It was systematized by Joseph M. Baldwin[1] in 1926, who incorporated a more efficient matrix tabulation,[2] extending it to support incomplete ballots and equal rankings. Baldwin's method has been confused with Nanson's method in some literature.[3] This method predates but is related to Nanson's method. Nanson noted Baldwin's method was already in use by the Trinity College at the University of Melbourne Dialectic Society when he invented his method.[4]:217

## Satisfied and failed criteria

Baldwin's method satisfies the Condorcet criterion.[3] because Borda always gives any existing Condorcet winner more than the average Borda points, the Condorcet winner will never be eliminated. Furthermore it satisfies the majority criterion, the mutual majority criterion, the Condorcet loser criterion and the Smith criterion.

Baldwin's method does not satisfy the independence of irrelevant alternatives criterion, the monotonicity criterion, the participation criterion, the consistency criterion and the independence of clones criterion. Baldwin's method also violates reversal symmetry.[5]

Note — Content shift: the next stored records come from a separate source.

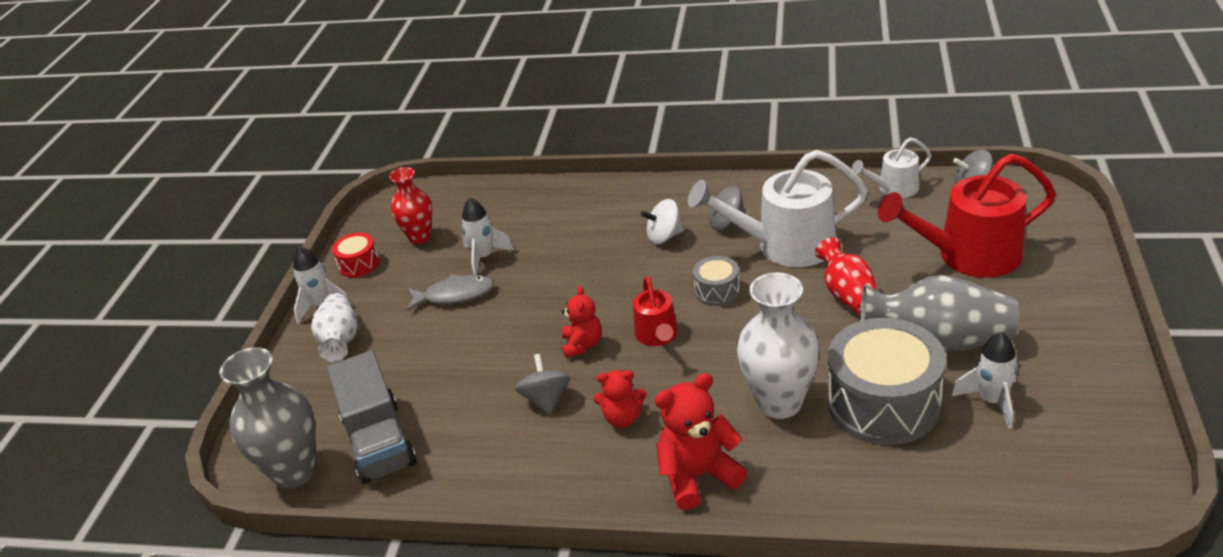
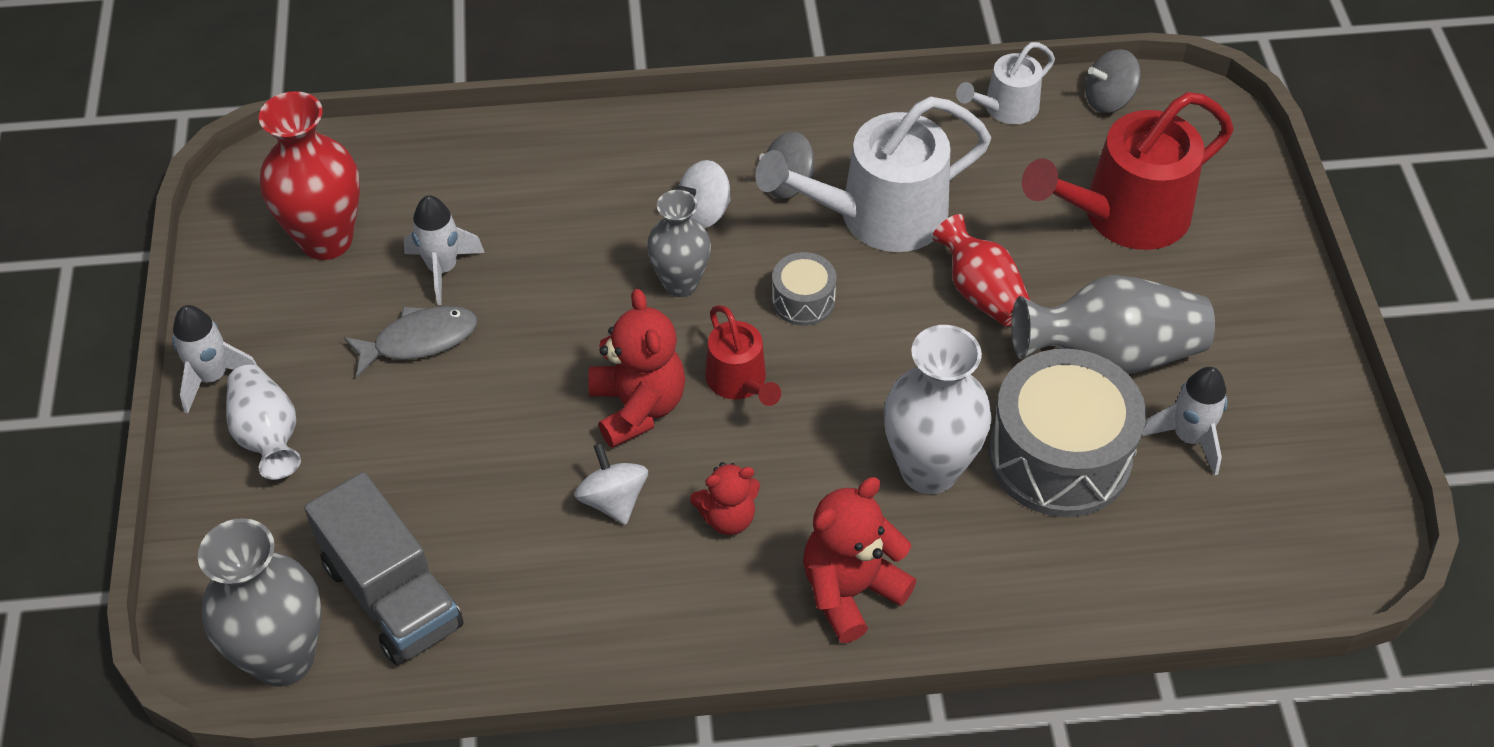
camera: 20 degrees left, 15 degrees up
red drum [332,232,380,277] -> none
red vase [389,167,432,244] -> red vase [259,91,360,260], size x1.54
grey spinning top [515,354,571,415] -> white spinning top [574,443,648,525]
red teddy bear [561,286,602,358] -> red teddy bear [588,289,685,448], size x1.60
none -> grey vase [647,190,711,297]

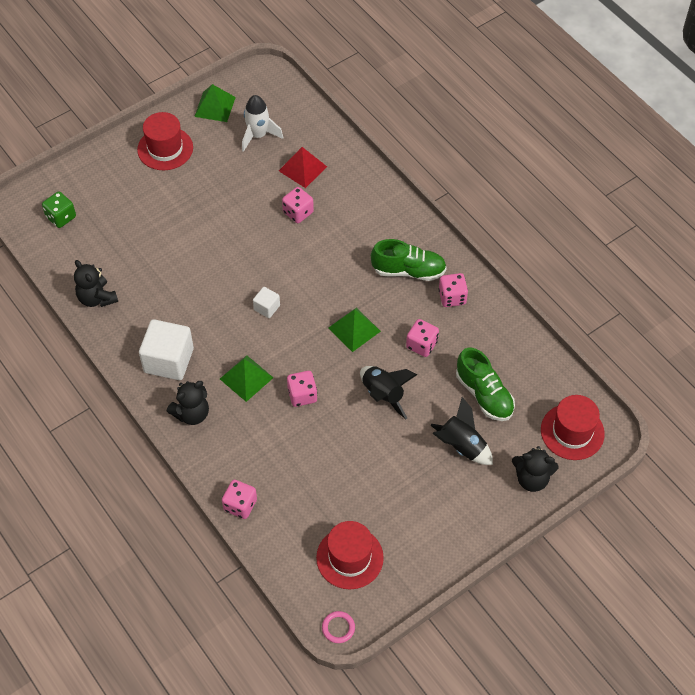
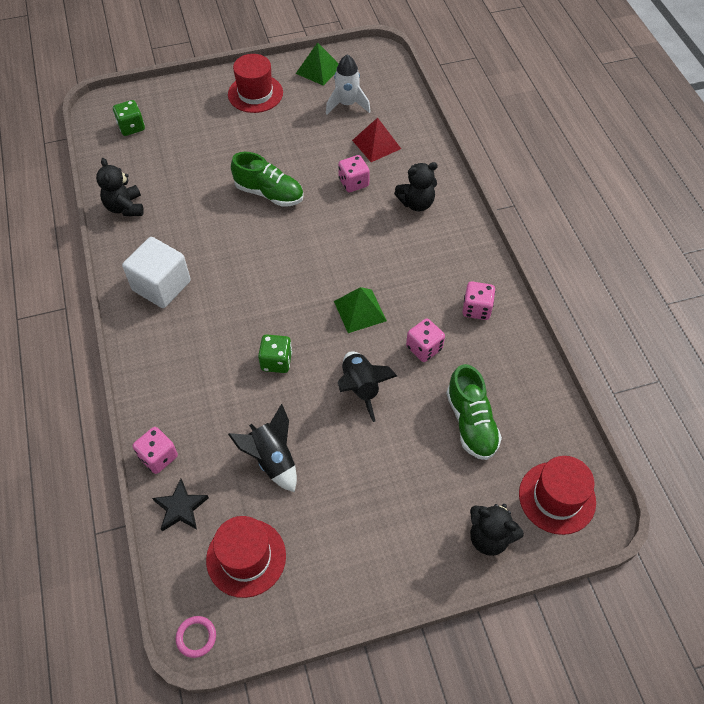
camera: 20 degrees right, 0 degrees up
black teddy bear [167,381,209,425] -> black teddy bear moved to [394,162,438,211]
green pyramid [220,355,273,402] -> none
white cube [253,287,280,318] -> none
pink dice [287,371,317,407] -> green dice [258,334,292,373]
green shoe [371,239,447,281] -> green shoe moved to [231,152,304,207]
black rocket [430,397,493,465] -> black rocket moved to [228,404,297,492]
none -> black star [152,479,209,531]

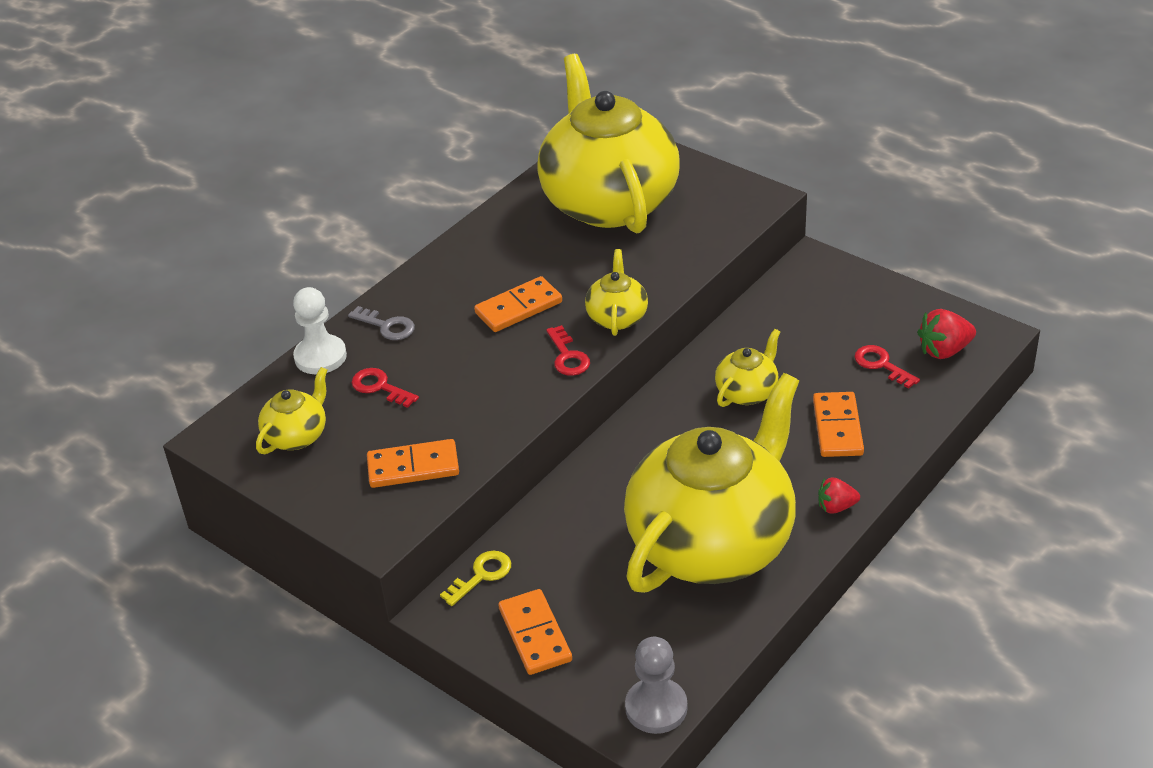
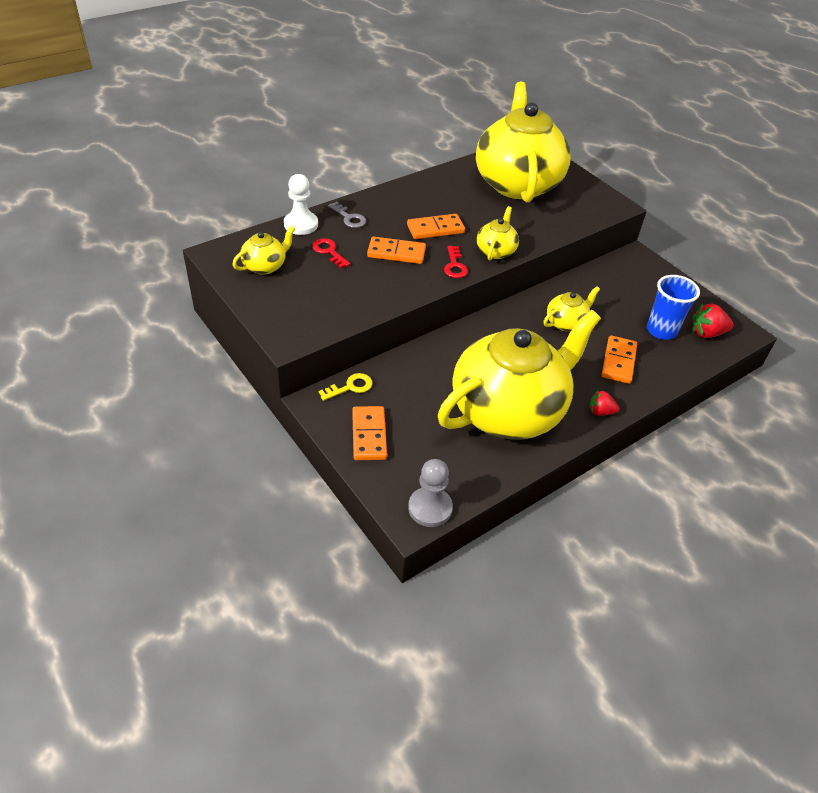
camera: 10 degrees right, 5 degrees up
orange domino [367,439,459,488] -> orange domino moved to [367,236,426,264]
red key [854,345,920,389] -> blue cup [647,275,700,340]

Baldwin's method can be run in polynomial time to obtain a single winner, however, at each stage, there might be several candidates with lowest Borda score. In fact, it is NP-complete to decide whether a given candidate is a Baldwin winner, i.e., whether there exists an elimination sequence that leaves a given candidate uneliminated.[6]. This implies that this method is computationally more difficult to compute than Borda's method.[7]

## Cardianal Variant

A Cardinal Voting variant of this system can be made by simply taking the scores initially rather than taking ranks and converting them with Borda count. In this context the motivation for the normalization at each round is derived by considering an affine transformation. When the lowest scored candidate is removed such a rescaling would then rescale so that each voter has some candidate at the MAX and some at the MIN score. This will always maximize effective vote power which is the issue attempted to be equalized by this method.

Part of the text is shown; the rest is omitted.